Well yes, none of them were crucified, because none of them are real people. That's kind of what I'm saying...just that the manipulators behind the Roman Empire were much cleverer than their predecessors, and weaved a heart-wrenching tale of sacrifice, miracles and morality.
ReplyDeleteIf someone did exist like Yeshua in reality, I wager that more historians would have written about it, firstly. Much of the purported evidence for a hisorical Jesus seems fabricated by apologists long after Christianity began.
Also, other more spiritually empowering doctrines like gnosticism were driven underground, they don't suit the governors' agenda. I could be wrong here, but I think the term 'Christ' was first used by gnostics to refer to enlightenment, and did not initially apply to an individual?
No, that's not what you're saying.
ReplyDeleteThe title of the post is 'Crucified Gods in History', and then you have an illustrated list of gods who haven't been crucified. That doesn't make sense.
How and why would historians at the time record the exploits of one man in the furthest reaches of the Roman Empire, who was killed for disrupting the Jewish religion?
And besides, if the manipulators of the Roman Empire were much cleverer than their predecessors, and weaved a heart-wrenching tale of sacrifice, miracles and morality, why wouldn't their historians record it? If it was all a big hoax on the Roman's part, you'd think they'd make the most of it at the time.
And no, I'm not aware of 'Christ' being a gnostic term.
Son, see:
ReplyDeletehttp://stellarhousepublishing.com/washoruscrucified.html
Quoting:
"It needs to be emphasized that the claim is not that Horus was a human being thrown to the ground and nailed to a piece of wood. In CIE, I discuss the etymology of the word "crucify," which comes from the Latin crucifigere, composed of cruci/crux and affigere/figere, meaning "cross" and "to fix/affix," respectively. Crucifigere and its English derivation "to crucify" mean "to fix to a cross," but not necessarily to throw down and nail to a piece of wood. What we are interested in, then, is whether or not pre-Christian gods and goddesses were depicted as fixed to a cross or in cruciform, appearing as a crucifix."

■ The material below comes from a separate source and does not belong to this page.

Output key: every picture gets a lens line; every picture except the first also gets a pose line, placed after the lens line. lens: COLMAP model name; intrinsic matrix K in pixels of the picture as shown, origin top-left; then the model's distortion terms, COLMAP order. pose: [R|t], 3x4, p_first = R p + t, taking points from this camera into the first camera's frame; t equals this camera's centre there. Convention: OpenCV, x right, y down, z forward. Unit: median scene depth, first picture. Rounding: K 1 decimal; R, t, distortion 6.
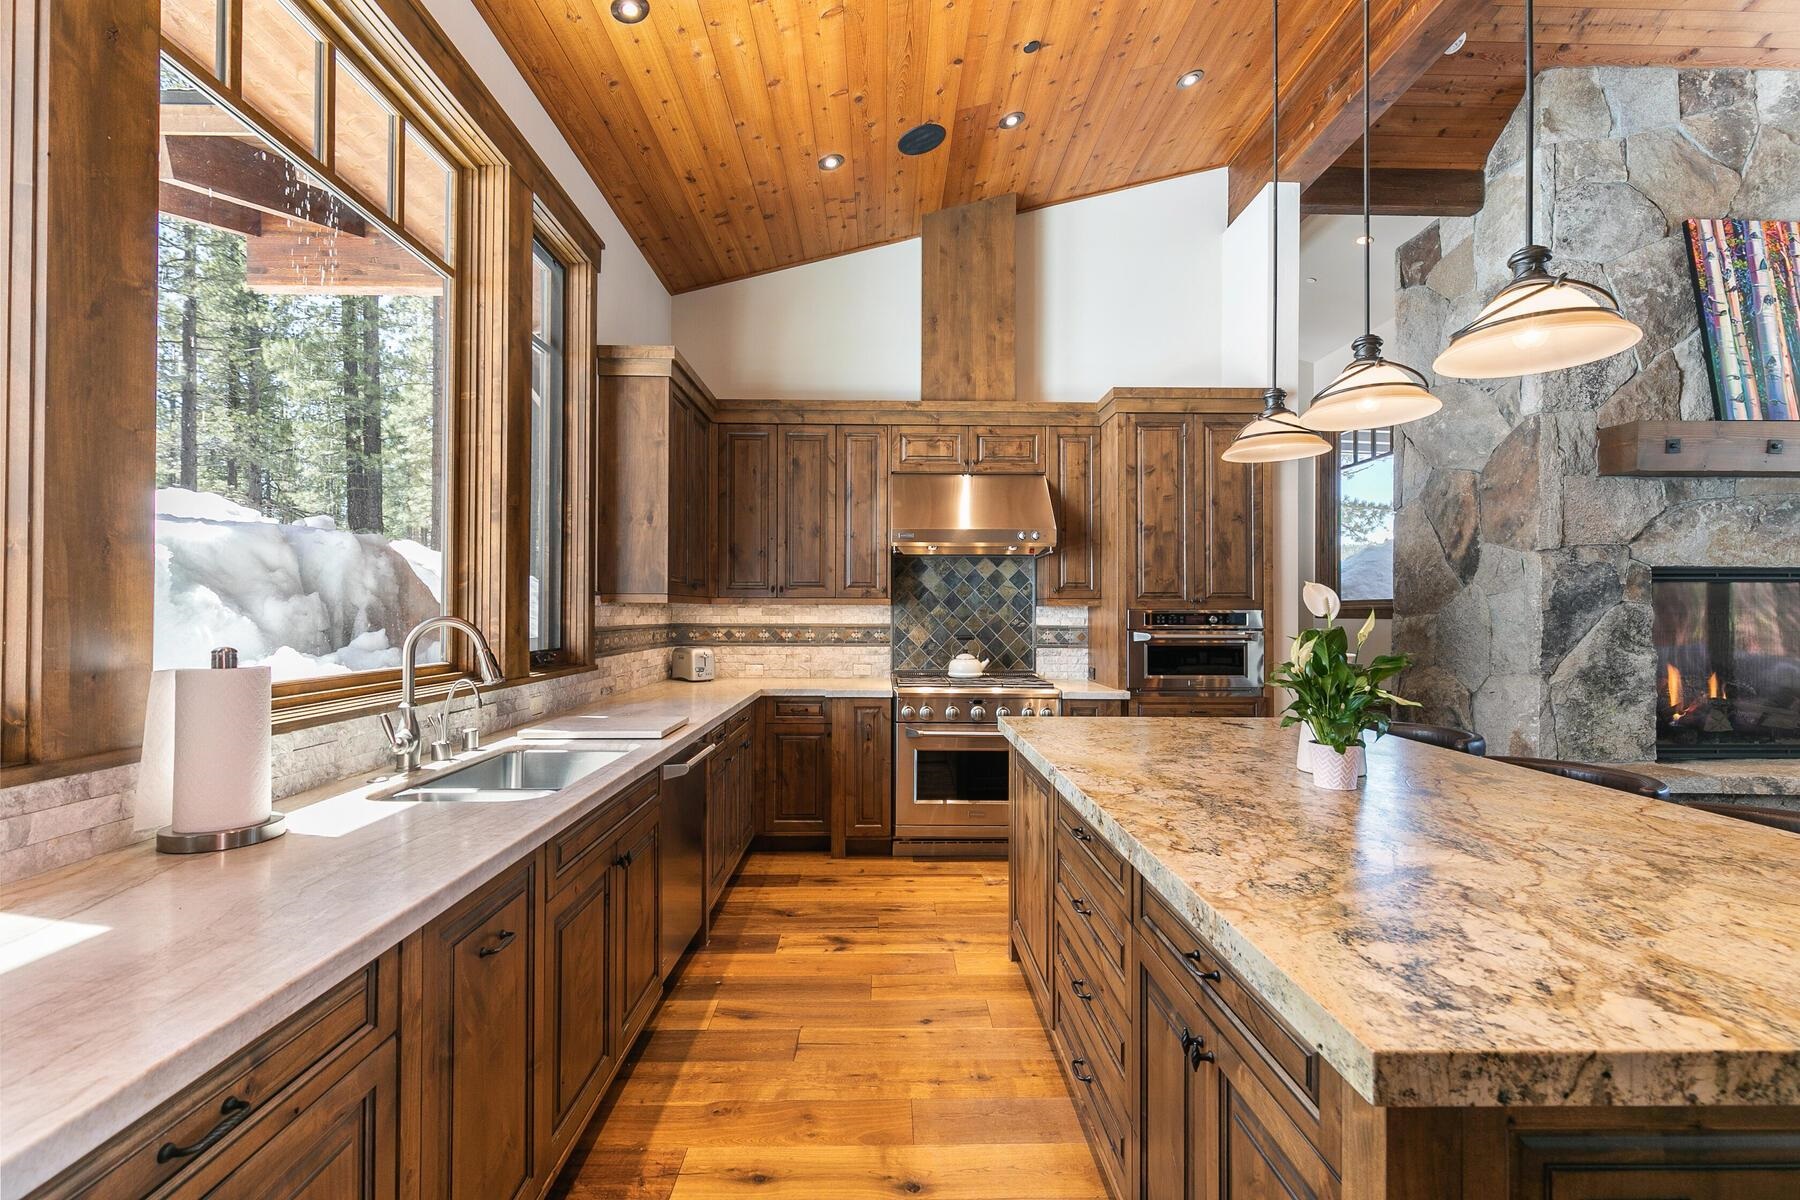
lens RADIAL K [[806.4, 0, 902.0], [0, 806.4, 605.2], [0, 0, 1]] dist [0.006552, -0.000879]
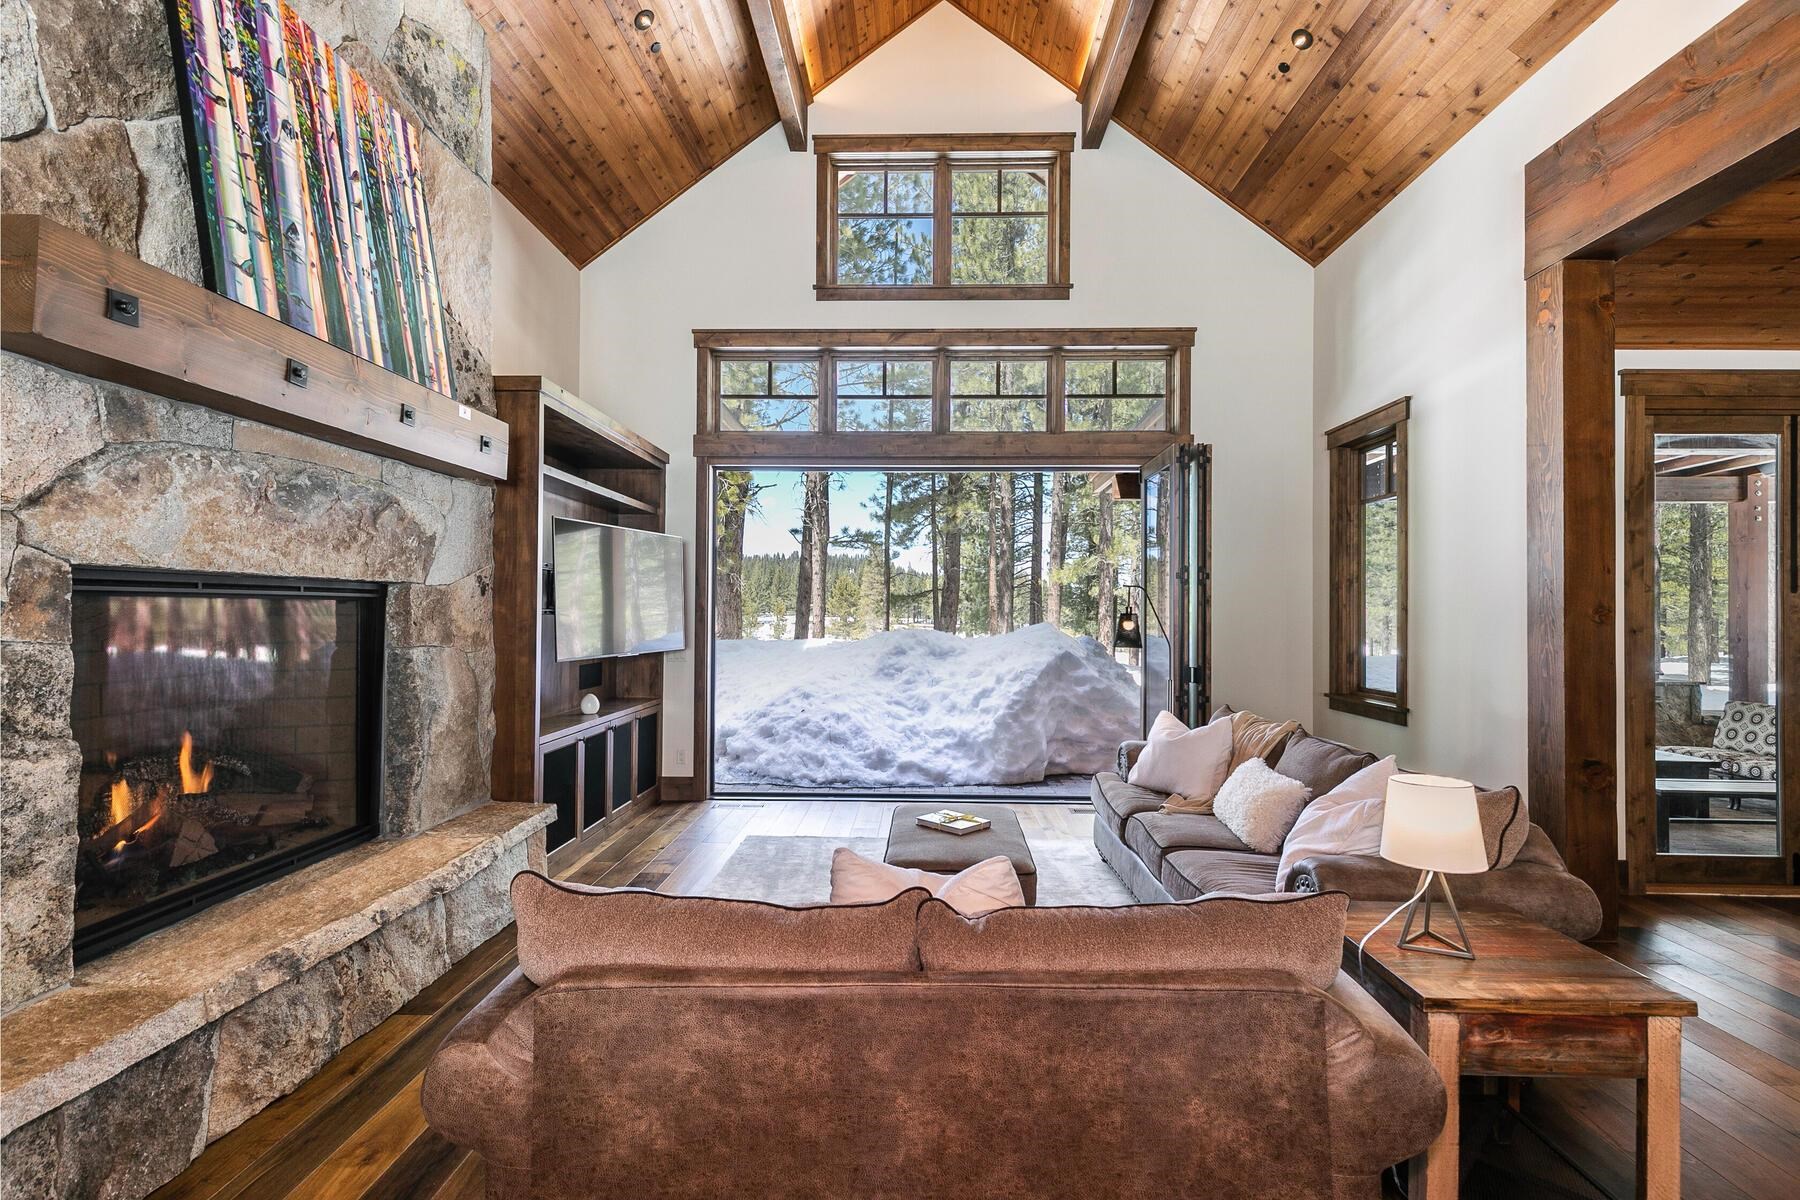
lens RADIAL K [[806.4, 0, 902.0], [0, 806.4, 605.2], [0, 0, 1]] dist [0.006552, -0.000879]
pose [[0.053750, 0.003701, 0.998548, 0.487475], [-0.018012, 0.999834, -0.002736, -0.031471], [-0.998392, -0.017839, 0.053808, 0.500852]]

The emphasis here is the *depiction* of gods in crucified form, as shown above, which desinates the sun, or perhaps also enlightenment, which itself is obviously related symbolically to the sun.
The primary religion present in what we call BC Roman times, was Mithraism, which has a few paralells itself:
http://www.truthbeknown.com/mithra.htm
The persecution of Christians only lasted so long until Constantine introduced Christianity for his own reasons. Then the persecution of those heathen ungodly pagans began, until nothing ostensible was left of what had existed before. Since then the agenda has been very much to promote the Christian doctrine and eradicate anything else...it always strikes me as odd that Christians (not you) seem to think they are the ones being persecuted, when it is their doctrine that has stalked the minds of men for centuries, the original Orwellian Big Brother who knows everything you say and do and will strike you down and fry you forever if you deviate from the scriptures.
Hmm, I don't remember persecution being a Christian doctrine...
ReplyDeleteChapter and verse on that?